- Saved entries -

■ ■ ■

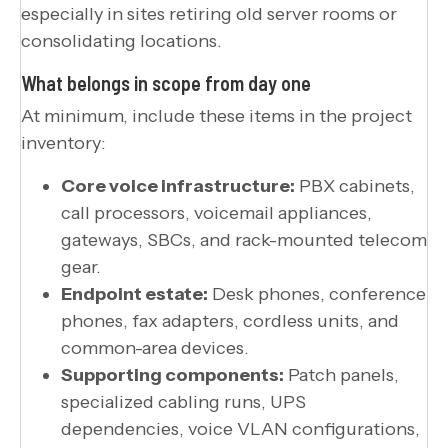
especially in sites retiring old server rooms or
consolidating locations.
What belongs in scope from day one
At minimum, include these items in the project
inventory:
Core voice infrastructure:
PBX cabinets,
call processors, voicemail appliances,
gateways, SBCs, and rack-mounted telecom
gear.
Endpoint estate:
Desk phones, conference
phones, fax adapters, cordless units, and
common-area devices.
Supporting components:
Patch panels,
specialized cabling runs, UPS
dependencies, voice VLAN configurations,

■ ■ ■

- What to produce -
Rewrite the text of the entries above with "PBX cabinets" replaced by "PBX enclosures" and everything else unchanged. Leave the pictures out of your answer.

- Answer section -
especially in sites retiring old server rooms or
consolidating locations.
What belongs in scope from day one
At minimum, include these items in the project
inventory:
Core voice infrastructure:
PBX enclosures,
call processors, voicemail appliances,
gateways, SBCs, and rack-mounted telecom
gear.
Endpoint estate:
Desk phones, conference
phones, fax adapters, cordless units, and
common-area devices.
Supporting components:
Patch panels,
specialized cabling runs, UPS
dependencies, voice VLAN configurations,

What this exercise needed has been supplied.